Sports always seemed like the great equalizer to me. It didn’t matter if you were white, brown or black. How big your house was or if you lived in a trailer home like me. Whether it be a basketball court, a football field, or a baseball diamond, everyone was the same. I thought everyone had an equal opportunity to rise to the top, that was all until I spent some time at the golf course.
As a kid, I would tag along with my Tio’s Humberto, Paco, and Guero to Bear Creek Golf World in Houston, TX. My job was to drive the golf cart while they drank a few brews and let the stresses of the real-world travel through their drivers and into the ball.
I heard experienced players take their cuts out of the bunkers as I made my way around a tight corner one unusually cool summer afternoon. We were making our way to the club house after the front 9 because one of my uncles needed some more tees to drive off of. Now, this wasn’t my first time in that club house, something just seemed different about it today. There were more people than usual which made me pay attention to something I had never really paid attention to. My uncles and I were the only Mexican people there.

→ **LISTED RECORDS**:
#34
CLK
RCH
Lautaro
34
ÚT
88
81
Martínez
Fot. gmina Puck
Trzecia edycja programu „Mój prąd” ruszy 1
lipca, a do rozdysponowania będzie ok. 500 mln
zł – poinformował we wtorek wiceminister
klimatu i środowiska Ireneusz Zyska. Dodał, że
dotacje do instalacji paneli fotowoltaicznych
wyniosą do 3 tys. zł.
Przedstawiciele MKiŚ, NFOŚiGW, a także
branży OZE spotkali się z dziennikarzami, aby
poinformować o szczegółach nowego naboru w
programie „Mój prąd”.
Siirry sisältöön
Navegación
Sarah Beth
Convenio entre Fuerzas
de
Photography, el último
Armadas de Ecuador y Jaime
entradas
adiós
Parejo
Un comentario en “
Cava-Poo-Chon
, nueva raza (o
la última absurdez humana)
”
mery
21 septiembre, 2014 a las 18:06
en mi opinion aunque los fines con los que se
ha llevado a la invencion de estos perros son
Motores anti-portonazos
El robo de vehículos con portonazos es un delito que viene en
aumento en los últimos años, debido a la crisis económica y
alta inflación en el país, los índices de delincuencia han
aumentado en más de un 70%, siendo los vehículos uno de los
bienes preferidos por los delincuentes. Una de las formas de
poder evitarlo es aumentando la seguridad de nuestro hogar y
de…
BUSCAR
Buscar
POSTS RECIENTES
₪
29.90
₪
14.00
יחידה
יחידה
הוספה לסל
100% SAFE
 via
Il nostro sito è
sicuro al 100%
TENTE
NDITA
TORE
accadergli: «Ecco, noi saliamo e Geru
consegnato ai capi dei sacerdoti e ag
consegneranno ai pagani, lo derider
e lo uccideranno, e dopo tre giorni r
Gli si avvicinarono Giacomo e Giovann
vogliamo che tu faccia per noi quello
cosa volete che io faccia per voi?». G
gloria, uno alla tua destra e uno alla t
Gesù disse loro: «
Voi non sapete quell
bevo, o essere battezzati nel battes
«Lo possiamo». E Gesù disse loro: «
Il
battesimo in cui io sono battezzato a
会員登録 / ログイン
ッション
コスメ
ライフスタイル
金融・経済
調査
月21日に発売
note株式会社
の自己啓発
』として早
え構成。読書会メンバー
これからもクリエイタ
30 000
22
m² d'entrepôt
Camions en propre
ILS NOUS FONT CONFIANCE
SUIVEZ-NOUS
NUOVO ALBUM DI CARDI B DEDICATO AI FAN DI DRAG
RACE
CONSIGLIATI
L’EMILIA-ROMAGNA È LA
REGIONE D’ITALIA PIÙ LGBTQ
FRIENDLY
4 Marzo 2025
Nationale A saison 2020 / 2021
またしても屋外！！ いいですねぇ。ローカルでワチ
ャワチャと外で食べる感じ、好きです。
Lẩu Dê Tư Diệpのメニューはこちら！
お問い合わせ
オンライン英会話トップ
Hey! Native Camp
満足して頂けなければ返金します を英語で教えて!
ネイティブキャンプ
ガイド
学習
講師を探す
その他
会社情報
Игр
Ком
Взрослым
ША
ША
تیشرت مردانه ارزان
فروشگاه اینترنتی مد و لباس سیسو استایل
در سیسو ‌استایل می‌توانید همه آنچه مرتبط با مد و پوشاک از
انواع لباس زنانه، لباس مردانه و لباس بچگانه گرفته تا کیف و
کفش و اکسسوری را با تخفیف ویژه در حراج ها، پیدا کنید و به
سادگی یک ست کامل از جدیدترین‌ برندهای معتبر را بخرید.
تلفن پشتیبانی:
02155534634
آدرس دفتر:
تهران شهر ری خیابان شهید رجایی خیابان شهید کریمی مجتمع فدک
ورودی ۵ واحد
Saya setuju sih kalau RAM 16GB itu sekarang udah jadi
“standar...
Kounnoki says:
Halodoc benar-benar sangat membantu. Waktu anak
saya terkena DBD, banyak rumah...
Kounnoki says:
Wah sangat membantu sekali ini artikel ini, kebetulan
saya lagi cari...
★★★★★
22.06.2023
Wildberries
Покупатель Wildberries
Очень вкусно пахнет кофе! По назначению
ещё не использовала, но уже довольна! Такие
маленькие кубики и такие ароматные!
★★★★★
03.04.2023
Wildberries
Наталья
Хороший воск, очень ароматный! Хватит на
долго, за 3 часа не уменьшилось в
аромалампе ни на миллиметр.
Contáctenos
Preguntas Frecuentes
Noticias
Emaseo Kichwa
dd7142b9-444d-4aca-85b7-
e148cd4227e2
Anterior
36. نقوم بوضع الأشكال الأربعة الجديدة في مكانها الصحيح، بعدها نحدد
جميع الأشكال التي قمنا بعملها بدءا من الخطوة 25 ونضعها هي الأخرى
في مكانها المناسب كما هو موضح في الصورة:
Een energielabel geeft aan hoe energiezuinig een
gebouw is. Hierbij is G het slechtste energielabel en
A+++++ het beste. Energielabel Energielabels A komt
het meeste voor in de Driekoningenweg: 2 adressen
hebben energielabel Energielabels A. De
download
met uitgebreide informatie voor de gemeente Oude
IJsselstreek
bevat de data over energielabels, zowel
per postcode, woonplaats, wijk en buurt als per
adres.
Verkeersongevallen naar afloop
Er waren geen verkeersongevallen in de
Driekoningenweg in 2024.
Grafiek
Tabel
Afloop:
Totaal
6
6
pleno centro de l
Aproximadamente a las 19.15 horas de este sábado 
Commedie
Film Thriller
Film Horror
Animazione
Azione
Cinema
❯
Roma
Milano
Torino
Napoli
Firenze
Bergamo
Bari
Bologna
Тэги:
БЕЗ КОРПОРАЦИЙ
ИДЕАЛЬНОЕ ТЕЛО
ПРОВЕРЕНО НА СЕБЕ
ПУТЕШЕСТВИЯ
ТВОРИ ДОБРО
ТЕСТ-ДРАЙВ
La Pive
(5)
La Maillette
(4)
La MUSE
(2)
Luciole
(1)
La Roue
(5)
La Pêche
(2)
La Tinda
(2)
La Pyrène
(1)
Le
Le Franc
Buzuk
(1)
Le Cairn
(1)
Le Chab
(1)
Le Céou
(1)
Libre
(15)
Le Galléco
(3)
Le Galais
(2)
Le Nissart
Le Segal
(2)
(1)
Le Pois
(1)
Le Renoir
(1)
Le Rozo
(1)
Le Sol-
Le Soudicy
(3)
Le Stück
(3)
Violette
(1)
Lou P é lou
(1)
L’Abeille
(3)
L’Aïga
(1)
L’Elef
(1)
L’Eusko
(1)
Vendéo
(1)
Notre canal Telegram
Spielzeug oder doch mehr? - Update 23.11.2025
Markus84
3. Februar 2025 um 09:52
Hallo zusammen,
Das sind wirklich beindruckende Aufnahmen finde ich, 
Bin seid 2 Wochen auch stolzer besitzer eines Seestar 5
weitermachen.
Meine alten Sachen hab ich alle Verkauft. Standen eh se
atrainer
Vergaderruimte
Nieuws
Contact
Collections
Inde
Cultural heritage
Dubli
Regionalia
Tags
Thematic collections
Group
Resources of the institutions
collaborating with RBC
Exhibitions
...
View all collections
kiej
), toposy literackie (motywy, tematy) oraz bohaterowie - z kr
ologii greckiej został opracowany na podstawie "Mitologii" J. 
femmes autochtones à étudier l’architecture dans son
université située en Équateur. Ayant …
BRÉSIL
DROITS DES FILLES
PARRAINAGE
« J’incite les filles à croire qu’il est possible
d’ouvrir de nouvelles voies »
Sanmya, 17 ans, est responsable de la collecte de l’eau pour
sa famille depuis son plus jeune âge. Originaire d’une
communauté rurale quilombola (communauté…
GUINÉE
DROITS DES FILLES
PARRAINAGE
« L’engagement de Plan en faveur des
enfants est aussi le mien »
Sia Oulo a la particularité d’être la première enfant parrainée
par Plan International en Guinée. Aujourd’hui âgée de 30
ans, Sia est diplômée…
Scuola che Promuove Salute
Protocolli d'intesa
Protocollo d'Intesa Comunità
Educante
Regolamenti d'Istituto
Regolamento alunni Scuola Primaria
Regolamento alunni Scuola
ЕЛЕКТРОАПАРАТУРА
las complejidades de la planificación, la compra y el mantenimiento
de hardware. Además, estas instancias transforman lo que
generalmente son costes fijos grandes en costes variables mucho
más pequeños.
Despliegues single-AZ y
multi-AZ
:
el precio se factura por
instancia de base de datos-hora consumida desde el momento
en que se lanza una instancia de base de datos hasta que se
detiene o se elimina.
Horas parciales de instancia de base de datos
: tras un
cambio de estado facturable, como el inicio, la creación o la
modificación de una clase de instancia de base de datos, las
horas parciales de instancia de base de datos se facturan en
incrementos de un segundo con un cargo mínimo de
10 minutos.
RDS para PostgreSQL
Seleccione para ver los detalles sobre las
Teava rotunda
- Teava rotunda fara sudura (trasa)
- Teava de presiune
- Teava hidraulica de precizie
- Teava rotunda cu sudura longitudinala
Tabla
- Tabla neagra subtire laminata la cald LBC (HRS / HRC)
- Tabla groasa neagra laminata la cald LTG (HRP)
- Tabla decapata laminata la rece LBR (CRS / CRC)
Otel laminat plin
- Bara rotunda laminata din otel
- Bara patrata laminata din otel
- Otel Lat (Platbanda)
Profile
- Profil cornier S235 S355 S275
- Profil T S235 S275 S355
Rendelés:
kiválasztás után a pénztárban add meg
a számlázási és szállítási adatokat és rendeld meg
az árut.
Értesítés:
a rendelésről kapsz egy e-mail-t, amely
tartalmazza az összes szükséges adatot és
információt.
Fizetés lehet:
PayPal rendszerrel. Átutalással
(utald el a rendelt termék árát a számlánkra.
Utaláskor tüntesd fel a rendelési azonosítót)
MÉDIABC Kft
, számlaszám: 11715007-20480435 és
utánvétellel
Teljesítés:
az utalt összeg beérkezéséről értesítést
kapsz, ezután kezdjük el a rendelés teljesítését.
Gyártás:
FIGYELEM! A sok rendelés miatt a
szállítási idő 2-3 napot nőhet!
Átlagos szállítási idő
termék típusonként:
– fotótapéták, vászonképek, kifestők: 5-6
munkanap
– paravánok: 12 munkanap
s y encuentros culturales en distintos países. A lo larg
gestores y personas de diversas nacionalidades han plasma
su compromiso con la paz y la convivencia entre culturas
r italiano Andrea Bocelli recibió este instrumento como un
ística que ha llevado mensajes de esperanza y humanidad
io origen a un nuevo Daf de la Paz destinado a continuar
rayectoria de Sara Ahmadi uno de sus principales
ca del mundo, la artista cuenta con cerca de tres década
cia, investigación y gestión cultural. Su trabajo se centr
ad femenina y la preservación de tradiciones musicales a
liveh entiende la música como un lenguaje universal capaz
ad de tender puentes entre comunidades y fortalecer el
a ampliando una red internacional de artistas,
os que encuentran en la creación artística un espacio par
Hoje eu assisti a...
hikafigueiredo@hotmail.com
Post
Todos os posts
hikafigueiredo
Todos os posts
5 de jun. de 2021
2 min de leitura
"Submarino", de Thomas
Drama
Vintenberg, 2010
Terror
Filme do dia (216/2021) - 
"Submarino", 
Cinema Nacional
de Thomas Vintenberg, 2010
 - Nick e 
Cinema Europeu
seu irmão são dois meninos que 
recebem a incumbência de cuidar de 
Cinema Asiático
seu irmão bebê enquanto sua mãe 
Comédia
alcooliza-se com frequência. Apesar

→ **PROBLEM SET**:
A) Answer these questions about the golf essay:
(i) What three sports settings does the opening paragraph name?
(ii) What was the writer's job when tagging along to Bear Creek Golf World?
(iii) Why did the group head to the club house after the front 9?
B) Carry the golf essay forward, picking up right after its final sentence.

→ **ANSWERS FOR THIS EXERCISE**:
A)
(i) A basketball court, a football field, and a baseball diamond.
(ii) Driving the golf cart.
(iii) One of the uncles needed more tees.

B)
Not only did I notice we looked different than everybody else, the conversations from hole-to-hole were on universes far and wide from anything I’ve ever heard. I’ll never forget a certain conversation I overheard once that made me realize for the first time in my life that I was broke.
“Sure, Brad and I can do a $10 million-dollar investment next quarter. That seems logical.”
“Great! The board and I were eagerly awaiting your decision. Now, let’s have a little fun. A grand a hole? What do you say? I’ll hustle you guys and you can pay for Jr’s first semester at UT.”
As a child my mom made $25,000 a year. She had to support myself, and my 2 younger siblings off that salary. We lived in a trailer park and my backyard was an infested creek that ran off into the local Wal-Mart.
I wasn’t used to the vernacular that was in my presence. My eyes being open to the rich side of the real world didn’t make me feel bad about growing up poor, in fact, the opposite happened. It planted a seed in me that I still carry with me to this day. From that day forward, I was going to be one of those business men sipping fine whiskey at my local country club talking business. Discussing ideas that will not only push my future forward, but all of humanity.
I wanted to be a rich guy who wants to get away from his wife for a few hours and relax with his buddies as they built foundations for million-dollar deals. I wanted to throw on the fancy argyle sweaters with a fresh pair of Nike golf shoes and hit the country club.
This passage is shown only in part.